And thus we arrive at the absurdity of a no-deal Brexit. It has quickly become a political cliché, but it is worth restating that nobody voted for “no deal”. What the Leave campaign offered was a very comprehensive free trade deal as an alternative to EU membership. It was essentially an accelerated version of the path Britain was on anyway, as long as it remained outside the eurozone.

No deal was a fringe agenda, peddled only by marginal figures such as John Redwood. It only really entered the lexicon of mainstream politics after May’s Lancaster House speech in early 2017, in which she argued that “no deal is better than a bad deal”. How quickly we have forgotten what she was actually talking about.

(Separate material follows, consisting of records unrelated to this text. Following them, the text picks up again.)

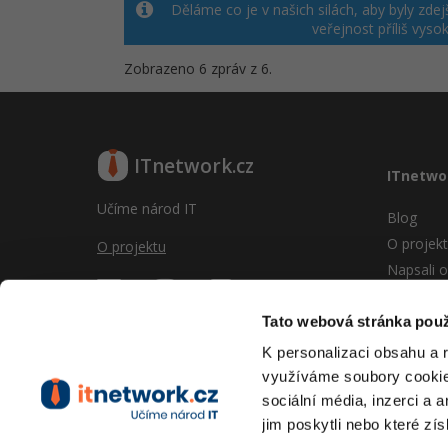
Děláme co je v našich silách, aby byly zde
veřejnost příliš vy
Zobrazeno 6 zpráv z 6.
ITnetwork.cz
ITnetwo
Učíme národ IT
Blog
O projek
O projektu
Napsali o
Reklama
Vývoj sy
Tato webová stránka použ
Provozní
K personalizaci obsahu a 
RSS
využíváme soubory cookie.
Kontakt
sociální média, inzerci a 
jim poskytli nebo které zís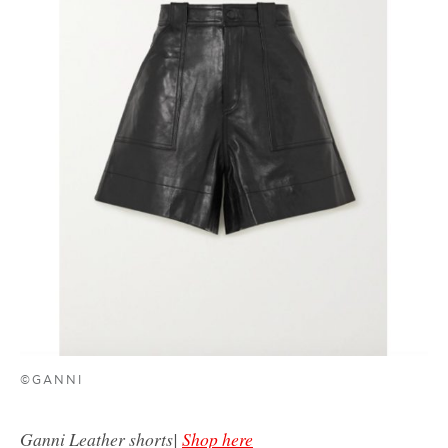
©GANNI
Ganni Leather shorts|
Shop here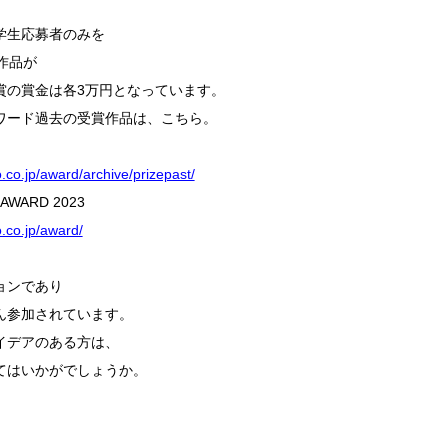
学生応募者のみを
作品が
賞の賞金は各3万円となっています。
ワード過去の受賞作品は、こちら。
.co.jp/award/archive/prizepast/
AWARD 2023
.co.jp/award/
ョンであり
ん参加されています。
イデアのある方は、
てはいかがでしょうか。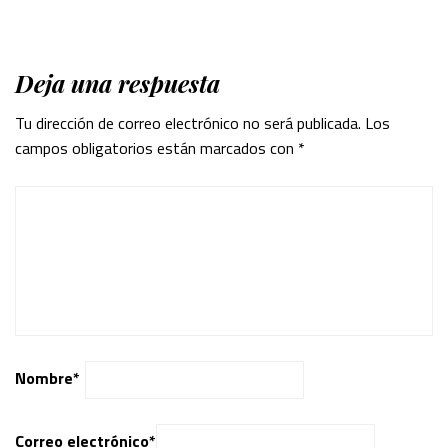
Deja una respuesta
Tu dirección de correo electrónico no será publicada.
Los
campos obligatorios están marcados con
*
Nombre
*
Correo electrónico
*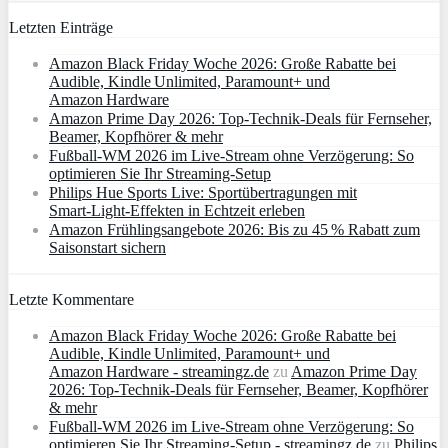
Letzten Einträge
Amazon Black Friday Woche 2026: Große Rabatte bei
Audible, Kindle Unlimited, Paramount+ und
Amazon Hardware
Amazon Prime Day 2026: Top-Technik-Deals für Fernseher,
Beamer, Kopfhörer & mehr
Fußball-WM 2026 im Live-Stream ohne Verzögerung: So
optimieren Sie Ihr Streaming-Setup
Philips Hue Sports Live: Sportübertragungen mit
Smart‑Light‑Effekten in Echtzeit erleben
Amazon Frühlingsangebote 2026: Bis zu 45 % Rabatt zum
Saisonstart sichern
Letzte Kommentare
Amazon Black Friday Woche 2026: Große Rabatte bei
Audible, Kindle Unlimited, Paramount+ und
Amazon Hardware - streamingz.de
zu
Amazon Prime Day
2026: Top-Technik-Deals für Fernseher, Beamer, Kopfhörer
& mehr
Fußball-WM 2026 im Live-Stream ohne Verzögerung: So
optimieren Sie Ihr Streaming-Setup - streamingz.de
zu
Philips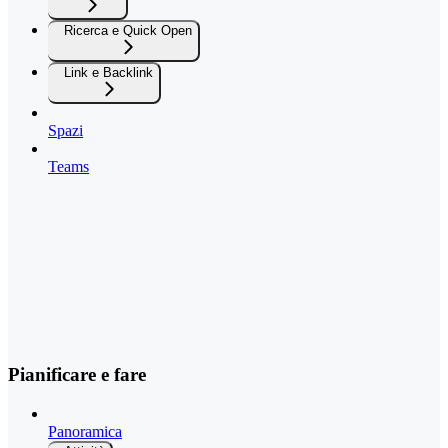
Ricerca e Quick Open
Link e Backlink
Spazi
Teams
Pianificare e fare
Panoramica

The “no deal” of the speech was referring to the prospect of a future trade arrangement – not the prospect of leaving the EU without a withdrawal agreement. The speech was a misguided and futile attempt to encourage the EU to negotiate both deals at the same time.

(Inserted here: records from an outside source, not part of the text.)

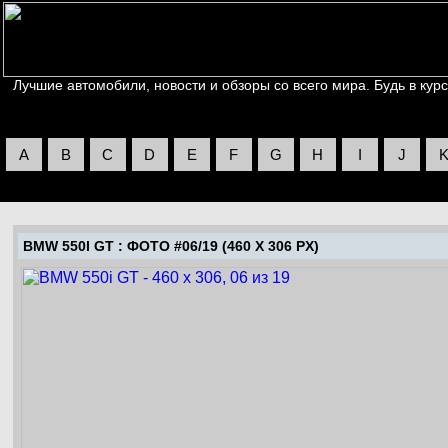
Лучшие автомобили, новости и обзоры со всего мира. Будь в курс
A
B
C
D
E
F
G
H
I
J
BMW 550I GT
: ФОТО #06/19 (460 X 306 PX)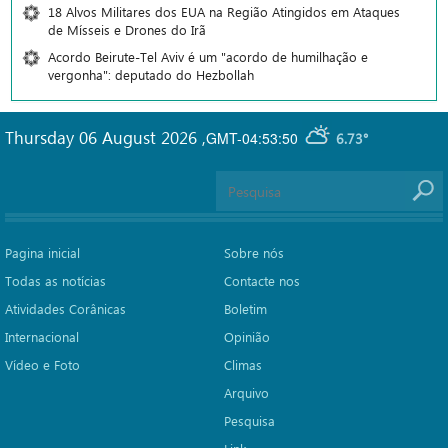
18 Alvos Militares dos EUA na Região Atingidos em Ataques
de Mísseis e Drones do Irã
Acordo Beirute-Tel Aviv é um "acordo de humilhação e
vergonha": deputado do Hezbollah
Thursday 06 August 2026
,
GMT-04:53:50
6.73°
Pagina inicial
Sobre nós
Todas as notícias
Contacte nos
Atividades Corânicas
Boletim
Internacional
Opinião
Vídeo e Foto
Climas
Arquivo
Pesquisa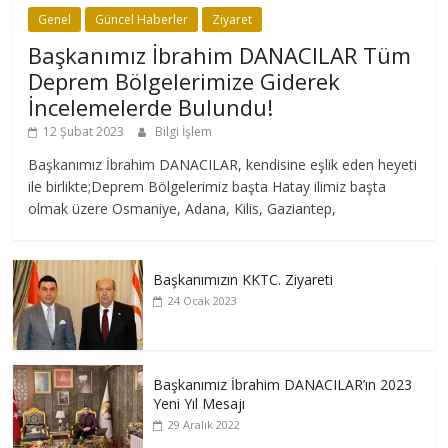
Genel
Güncel Haberler
Ziyaret
Başkanımız İbrahim DANACILAR Tüm
Deprem Bölgelerimize Giderek
İncelemelerde Bulundu!
12 Şubat 2023
Bilgi İşlem
Başkanımız İbrahim DANACILAR, kendisine eşlik eden heyeti
ile birlikte;Deprem Bölgelerimiz başta Hatay ilimiz başta
olmak üzere Osmaniye, Adana, Kilis, Gaziantep,
Başkanımızın KKTC. Ziyareti
24 Ocak 2023
Başkanımız İbrahim DANACILAR’ın 2023
Yeni Yıl Mesajı
29 Aralık 2022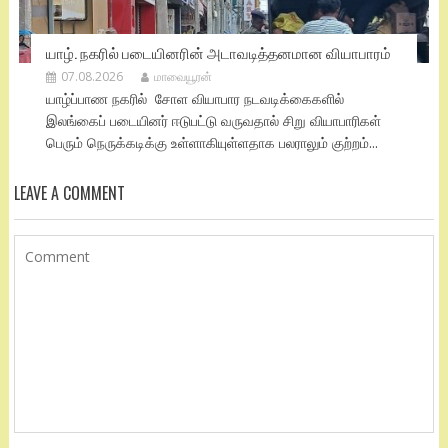
யாழ். நகரில் படையினரின் அடாவடித்தனமான வியாபாரம்
07.08.2026
மாவையூரன்
யாழ்ப்பாண நகரில் சோள வியாபார நடவடிக்கைகளில்
இலங்கைப் படையினர் ஈடுபட்டு வருவதால் சிறு வியாபாரிகள்
பெரும் நெருக்கடிக்கு உள்ளாகியுள்ளதாக பலராலும் குற்றம்...
LEAVE A COMMENT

Boris Johnson: taking back control or losing it? PA

It was quickly consigned to irrelevance, as the EU understandably pointed out that unless Britain agreed an orderly withdrawal from the union, there could be no prospect of agreeing a new trade relationship. The EU cannot negotiate a trade deal with a country that is still a member of the bloc.

An orderly withdrawal meant, above all, finding a way to prevent Brexit wrecking the Irish economy, and jeopardising the Northern Ireland peace process – hence the need for an insurance policy (or “backstop”) should the trade deal take longer than two years to agree. Given that the Brexiters have frequently claimed that a new UK-EU trade agreement would be “one of the easiest in human history”, their indignation over the backstop is either senseless or duplicitous.

The lesser evil

In the absence of a genuine leader, coupled with a failure to communicate the difference between the withdrawal process and a subsequent trade deal, May has been cast as the chief advocate of soft Brexit, and vilified as a result. Yet her opposition to free movement of labour makes her vision for life outside the EU a lot “harder” than anything most of her Brexiter critics, who have few concerns about immigration, would have advocated.

Crashing out of the EU may be unthinkable, but that does not mean it will not happen. Osborne deserves his political wilderness, since his policies did so much to cause the divisions which produced the Brexit vote. His soft Brexit would, over the long term, probably have been just as destructive. But set against the avoidable tragedy of no deal, it might have been the lesser of two evils.